I was first introduced to this book thanks to a review in The Times – Suckers: How Alternative Medicine Makes Fools of Us All by Rose Shapiro.
The simplest experiment can have the most disturbing result. Type “cure for cancer alternative medicine” into Google and you get 1,900,000 pages. “Cure for cancer chemotherapy” brings up 1,730,000 results. It is an imperfect comparison but it might lead us to infer, wrongly, that alternative medicine has more to offer the cancer patient than conventional medicine.
Complementary and alternative medicine (CAM) is a vast industry that has, despite little or no evidence of effectiveness, ensnared one in three of us. In the UK we spend about £4.5 billion on, for example, homoeopathy, reflexology, herbal medicines, chiropractic and acupuncture.
…In fact, Rose Shapiro argues in Suckers: How Alternative Medicine Makes Fools of Us All, we have got ourselves into a right royal mess over CAM. These therapies — which also embrace such exoticisms as ear candling, cupping, colour therapy, vibrational healing and crystal therapy — remain unproven and unregulated.
Brilliant! I zipped out and got myself a copy – you can read an extract yourself thanks to The Times, featured here.
One of the reasons why I’m interested in this topic, apart from the relevant reading it makes for study purposes, is because a much-loved in-law relative of mine was diagnosed with malignant brain cancer last December. One of the books they had on their shelves was called “When Healing Becomes A Crime” by Kenny Ausubel.
Sorry but there was just no way that I was going to have that book uncritically touting ‘alternatives’ like John Holt’s radio-wave claims (‘…no scientific evidence to support the use of microwaves in treating cancer, either alone or when combined with other therapies‘) or Harry Hoxsey’s Tijuana herbal root beer float to them unchallenged when their serious condition was already being treated by the hospital. As one of the reviews (the only one that is negative about the book! Let’s get writing in!) on Amazon says: “The central meaning of the story” is not Hoxsey’s “quest for an investigation” as Ausubel claims, it is fraud, plain old – good old – 19th century American snake oil fraud and it is a terrible shame that Ausubel has wasted 20 years of his life trying to make a heroes out of the crooks who orchestrated it. I now have that book on my shelves and look over it on occasion to remind myself of what a range of claims there are and what arguments are put forward in quackery-texts.

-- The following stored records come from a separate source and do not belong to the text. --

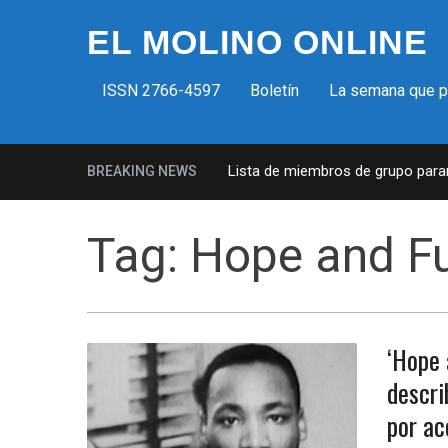
EL MOLINO ONLINE
ISSN 2766-4597
Boletín
La semana que 
Milicias fascistas en EUA: Lista de miembros de grupo paramil
BREAKING NEWS
Tag:
Hope and F
‘Hope 
descri
por ac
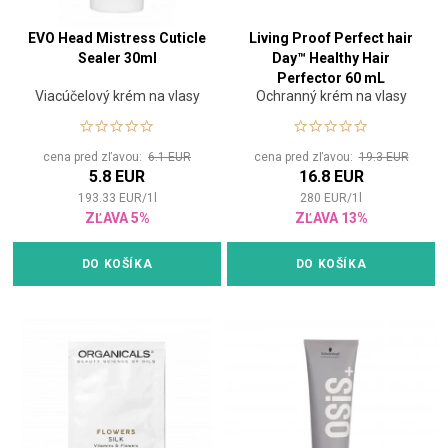
EVO Head Mistress Cuticle
Living Proof Perfect hair
Sealer 30ml
Day™ Healthy Hair
Perfector 60 mL
Viacúčelový krém na vlasy
Ochranný krém na vlasy
cena pred zľavou:
6.1 EUR
cena pred zľavou:
19.3 EUR
5.8 EUR
16.8 EUR
193.33
EUR
/
1
l
280
EUR
/
1
l
ZĽAVA 5%
ZĽAVA 13%
DO KOŠÍKA
DO KOŠÍKA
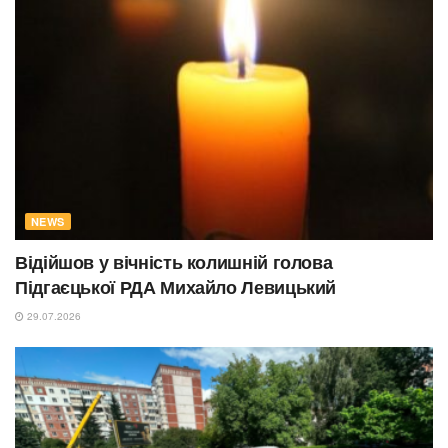
NEWS
Відійшов у вічність колишній голова
Підгаєцької РДА Михайло Левицький
29.07.2026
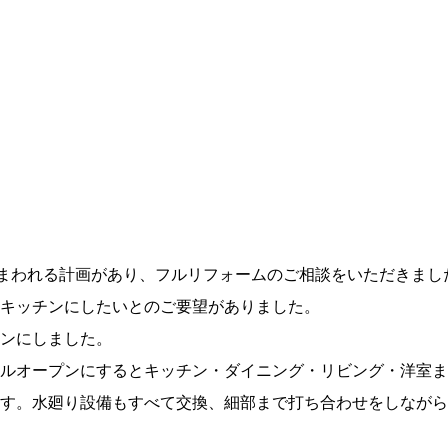
住まわれる計画があり、フルリフォームのご相談をいただきま
ンキッチンにしたいとのご要望がありました。
ンにしました。
ルオープンにするとキッチン・ダイニング・リビング・洋室ま
す。水廻り設備もすべて交換、細部まで打ち合わせをしながら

Which is why a modern book like Suckers, that has a straight-forward style and plainly deals with the main issues is so useful – there’s just so much that appeals about alternative claims when you have a serious condition. There’s some great breakdowns of homeopathy, the seriously dodgy ear-candling (I plead guilty to removing a ‘summary’ of this that was popped onto the staff-notice-board as a health tip – you get enough wax in your ear as it is!) and bio-energy mechanics. It’s well-structured, up to date and not too overwhelming in technical talk – and most importantly impassioned and powerful:
How to Spot a Quack
The Oxford English Dictionary defines a quack as someone who is an “impostor in medicine.” Spotting quackery is easy once you know the signs.
A quack will:
Treat only chronic conditions such as fatigue, backache and food intolerance. Practitioners avoid competing with mainstream doctors, so you won’t find Chinese herbs or reflexology being used to treat a broken leg or heart attack.
Use disclaimers. It protects them from legal action when their methods fail.

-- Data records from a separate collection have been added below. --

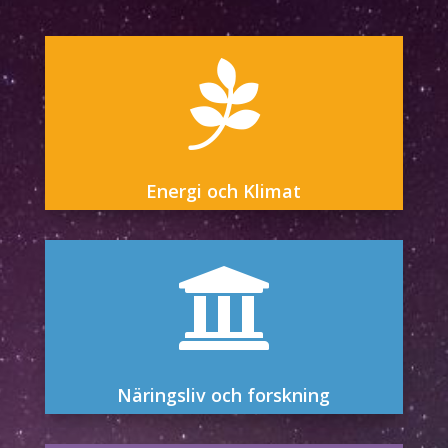

Energi och Klimat

Näringsliv och forskning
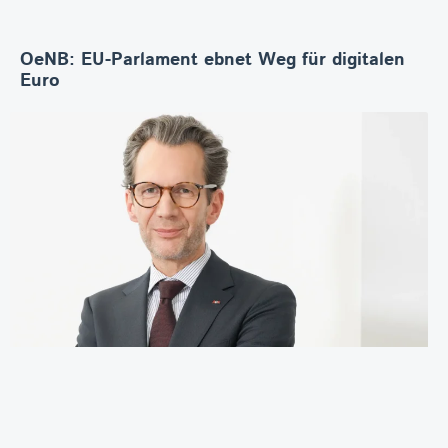
OeNB: EU-Parlament ebnet Weg für digitalen
Euro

Tell you that you may get worse before you get better. Mainstream medicine rarely causes the primary symptoms to worsen.
Claim there is a cure for your condition, but your doctor won’t tell you because it will undermine their authority.

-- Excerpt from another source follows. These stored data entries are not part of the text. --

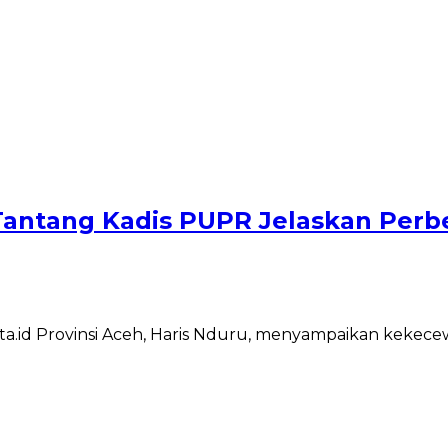
 Tantang Kadis PUPR Jelaskan Perb
rita.id Provinsi Aceh, Haris Nduru, menyampaikan kek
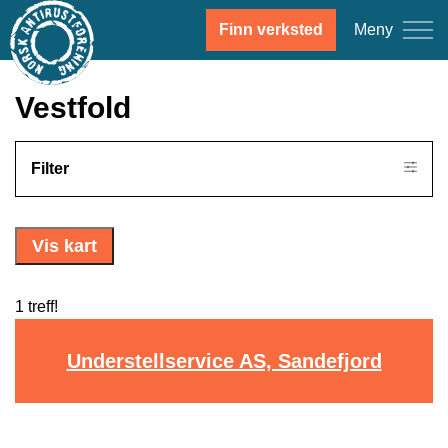
Meny
Finn verksted
Vestfold
Filter
Vis kart
1 treff!
Understellservice AS, Sandefjord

Say that the roots of the treatment lie in “ancient wisdom.” But this doesn’t mean it works.
Have a “success rate” of around 80 percent. It’s not too high a figure to be thoroughly unbelievable, yet high enough for the needy to find irresistible. But you won’t find details of who the people are in that 80 percent — they don’t even have to exist.
Be keen to stress your individuality. He will tell you that even if a remedy is useless for others, it might still work for you.
When a site like Quackometer is shut down for questioning homeopathic claims, it’s good to know that print texts are still going to question what is clearly plain bad, let alone unmedical.
Which reminds me – Bad Medicine: Misconceptions and Misuses Revealed, from Distance Healing to Vitamin O by Christopher Wanjek is another favorite that I recommend, but it’s a few years old now, so it’s great to add this newer text to the list. I would also suggest seeking Trick or Treatment? : Alternative Medicine on Trial by Simon Singh and Edzard Ernst – it’ll be out in April and I’ll be grabbing a copy of that too!